Simplify regex code in C#: Add a space between a digit/decimal and unit
I have a regex code written in C# that basically adds a space between a number and a unit with some exceptions:
dosage_value = Regex.Replace(dosage_value, @"(\d)\s+", @"$1");
dosage_value = Regex.Replace(dosage_value, @"(\d)%\s+", @"$1%");
dosage_value = Regex.Replace(dosage_value, @"(\d+(\.\d+)?)", @"$1 ");
dosage_value = Regex.Replace(dosage_value, @"(\d)\s+%", @"$1% ");
dosage_value = Regex.Replace(dosage_value, @"(\d)\s+:", @"$1:");
dosage_value = Regex.Replace(dosage_value, @"(\d)\s+e", @"$1e");
dosage_value = Regex.Replace(dosage_value, @"(\d)\s+E", @"$1E");
Example:
10ANYUNIT
10:something
10 : something
10 %
40 e-5
40 E-05
should become
10 ANYUNIT
10:something
10: something
10%
40e-5
40E-05
Exceptions are: %, E, e and :
.
I have tried, but since my regex knowledge is not top-notch, would someone be able to help me reduce this code with same expected results?
Thank you!
For your example data, you might use 2 capture groups where the second group is in an optional part.
In the callback of replace, check if capture group 2 exists.

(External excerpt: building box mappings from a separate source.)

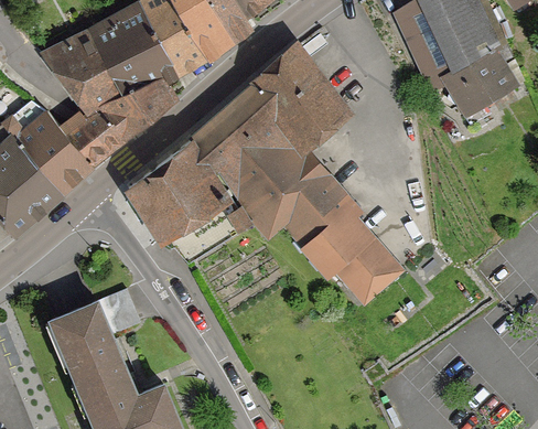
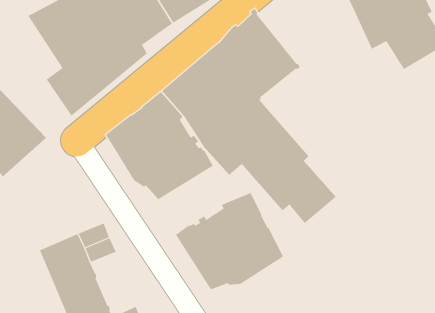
building: [13,114,88,191] -> none
building: none -> [175,192,284,290]

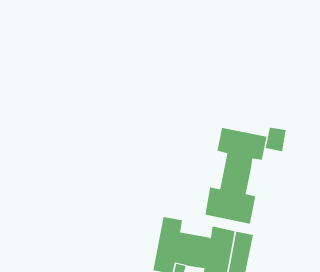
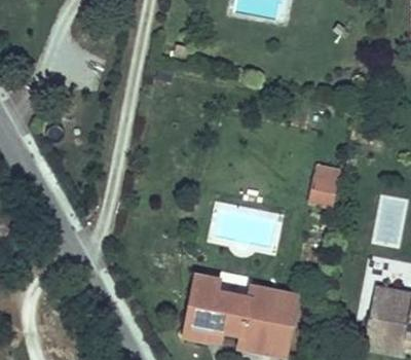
building: [205,127,267,224] -> none

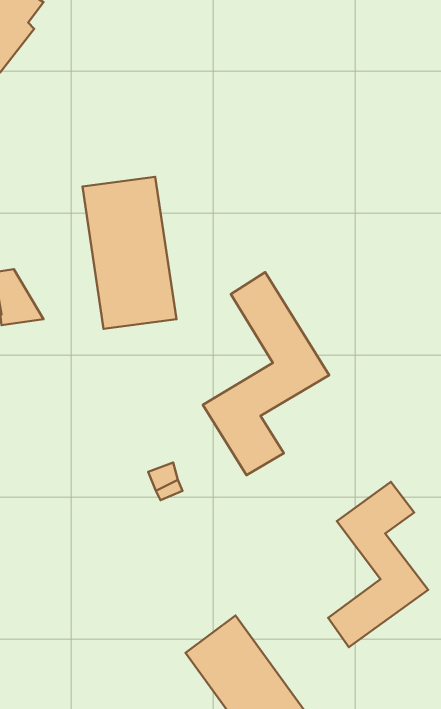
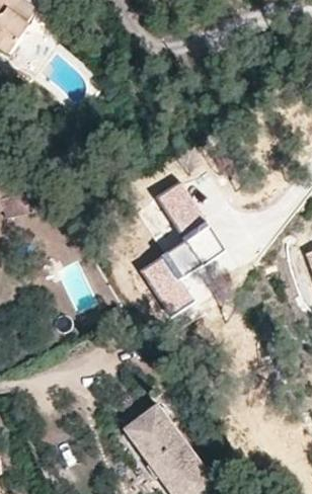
building: [83,177,176,329] -> none
building: [328,482,428,647] -> none

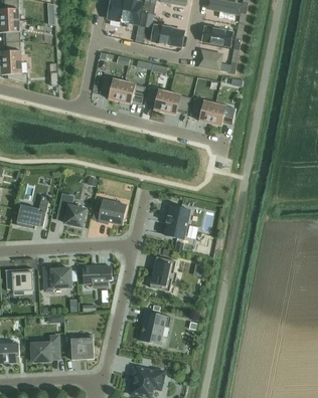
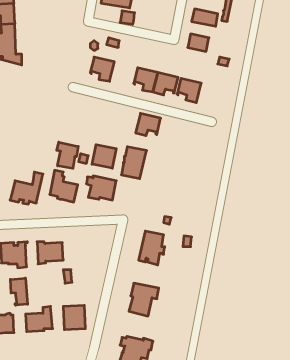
building: [152,23,184,45] -> none
building: [119,80,145,104] -> [136,113,161,136]
building: [209,103,235,126] -> none
building: none -> [57,142,78,168]
building: none -> [92,145,116,168]
building: [164,205,190,238] -> [121,147,147,179]
building: [82,265,112,287] -> none
building: none -> [10,278,28,305]

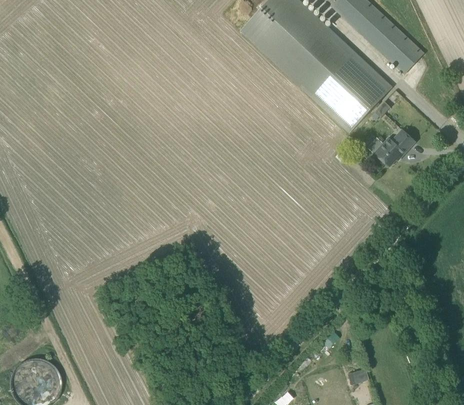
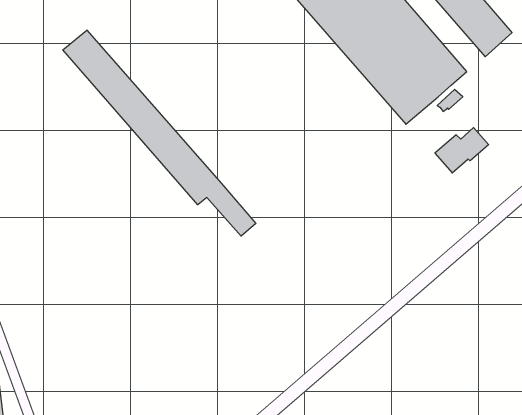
building: none -> [63,30,256,236]

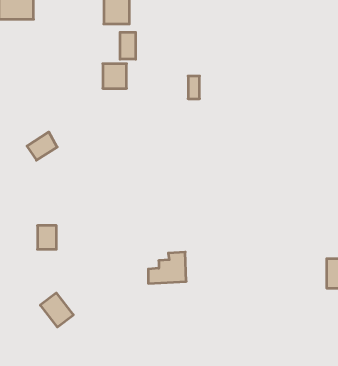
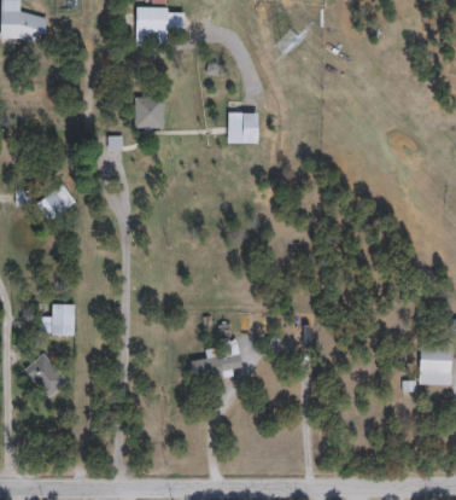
building: [120,32,136,59] -> none
building: [40,293,73,327] -> [25,354,68,397]

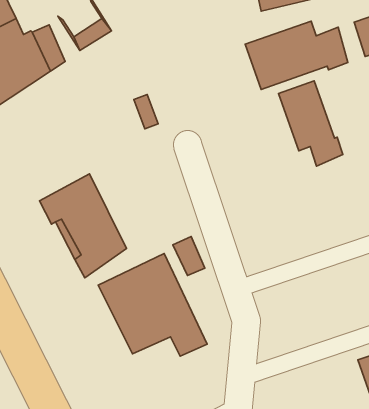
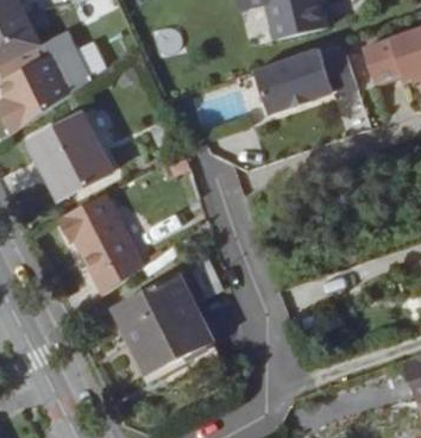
building: [279,81,343,166] -> none
building: none -> [31,113,109,195]

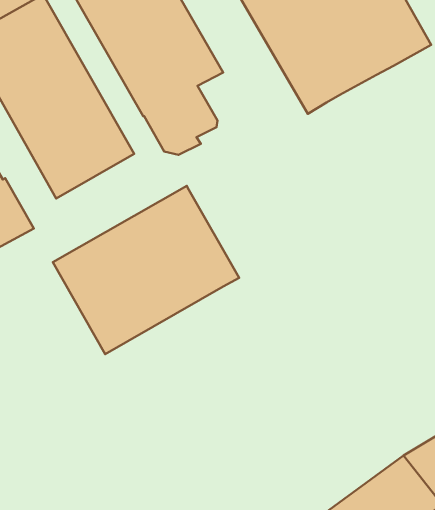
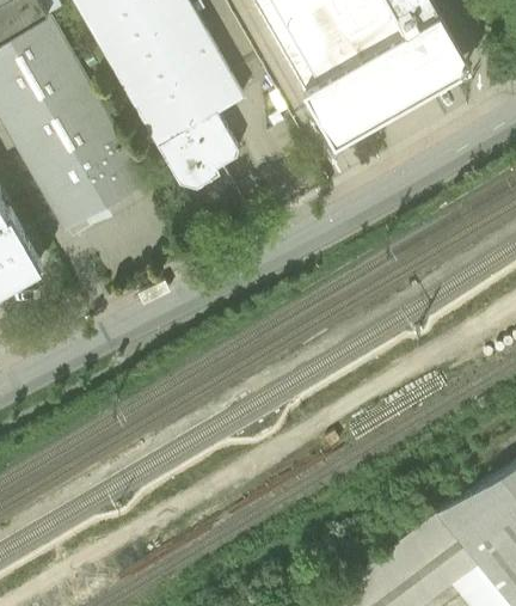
building: [53,186,239,354] -> none

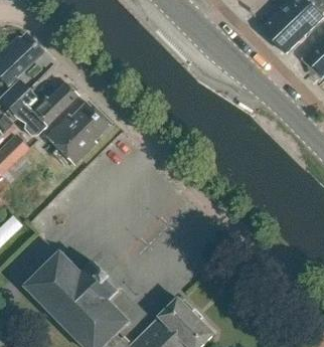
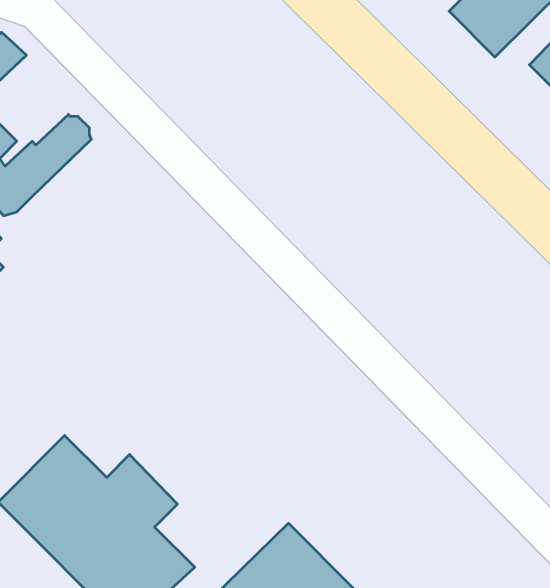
building: [45,101,109,164] -> none

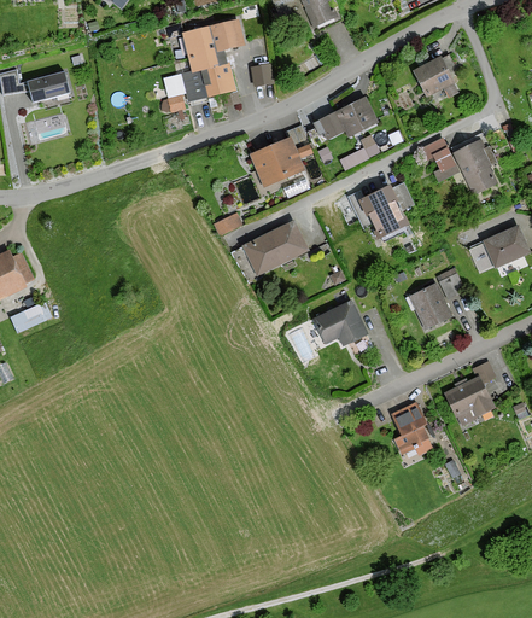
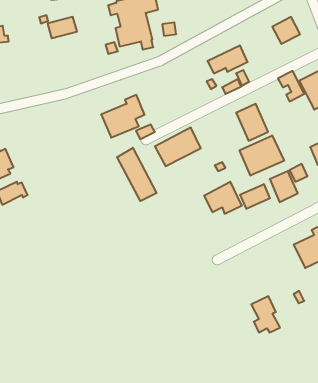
building: [28,72,71,104] -> [48,17,77,38]
building: [250,121,314,183] -> [101,95,145,138]
building: none -> [240,135,284,176]
building: none -> [117,148,157,201]
building: none -> [240,184,270,209]
building: [391,402,433,455] -> [251,296,280,332]

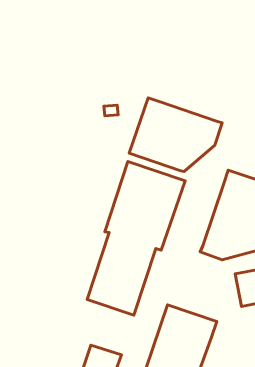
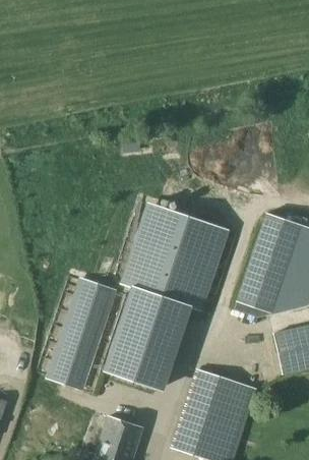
building: [129,98,222,171] -> none
building: none -> [51,279,116,388]

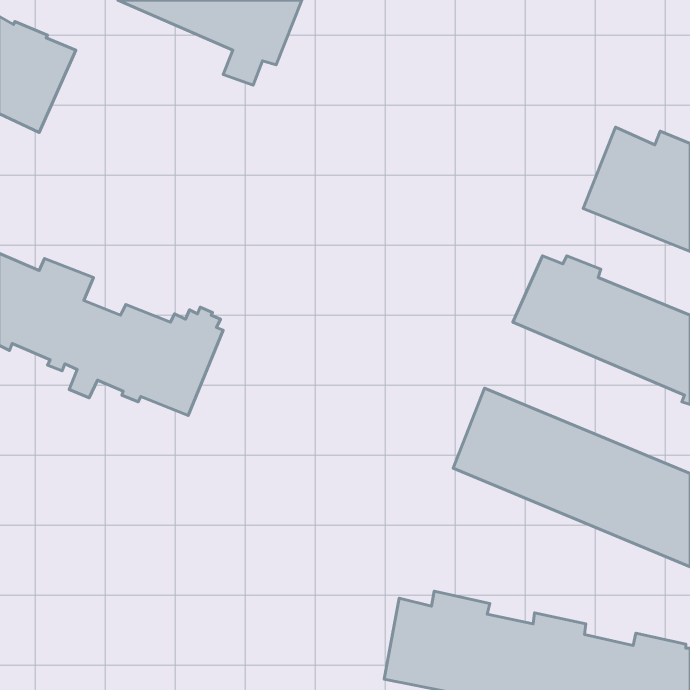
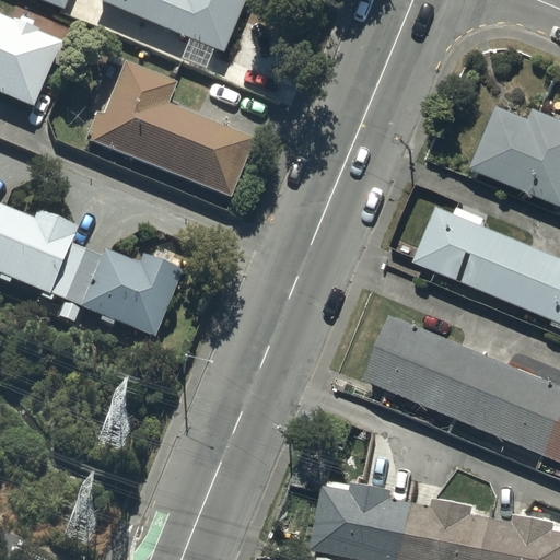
building: none -> [84,60,253,199]

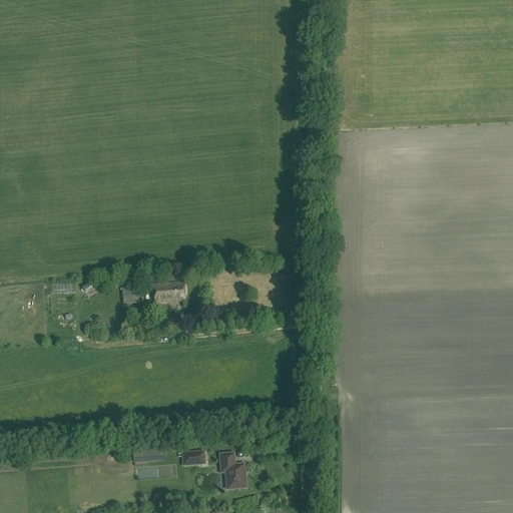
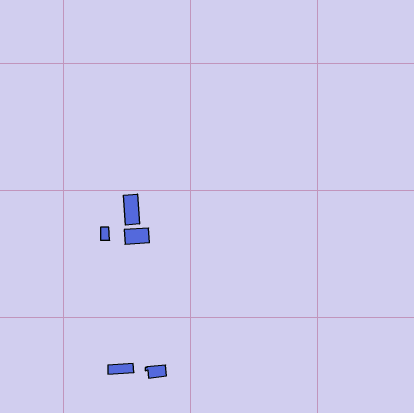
building: none -> [124,194,139,225]
building: [219,452,245,488] -> none

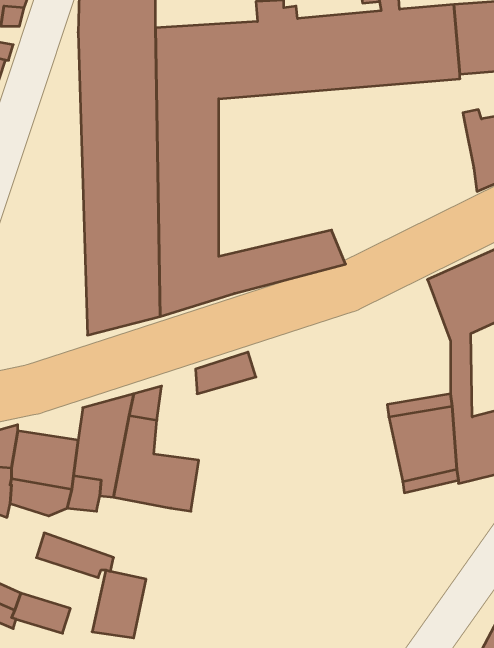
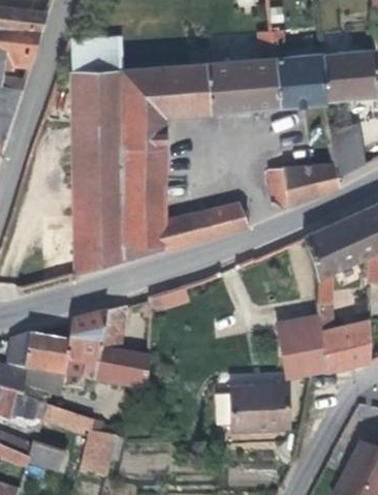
building: none -> [269,161,339,210]
building: none -> [229,384,289,430]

If it does, use is in the replacement, else add a space.
(\d+(?:\.\d+)?)(?:\s*([%:eE]))?
-
(
Capture group 1-
\d+(?:\.\d+)?
match 1+ digits with an optional decimal part
-
-
)
Close group 1 -
(?:
Non capture group to match a as a whole-
\s*([%:eE])
Match optional whitespace chars, and capture 1 of%
:
e
E
in group 2
-
-
)?
Close non capture group and make it optional
.NET regex demo
string[] strings = new string[]
{
"10ANYUNIT",
"10:something",
"10 : something",
"10 %",
"40 e-5",
"40 E-05",
};
string pattern = @"(\d+(?:\.\d+)?)(?:\s*([%:eE]))?";
var result = strings.Select(s =>
Regex.Replace(
s, pattern, m =>
m.Groups[1].Value + (m.Groups[2].Success ? m.Groups[2].Value : " ")
)
);
Array.ForEach(result.ToArray(), Console.WriteLine);
Output
10 ANYUNIT
10:something
10: something
10%
40e-5
40E-05
As in .NET \d
can also match digits from other languages, \s
can also match a newline and the start of the pattern might be a partial match, a bit more precise match can be:
\b([0-9]+(?:\.[0-9]+)?)(?:[\p{Zs}\t]*([%:eE]))?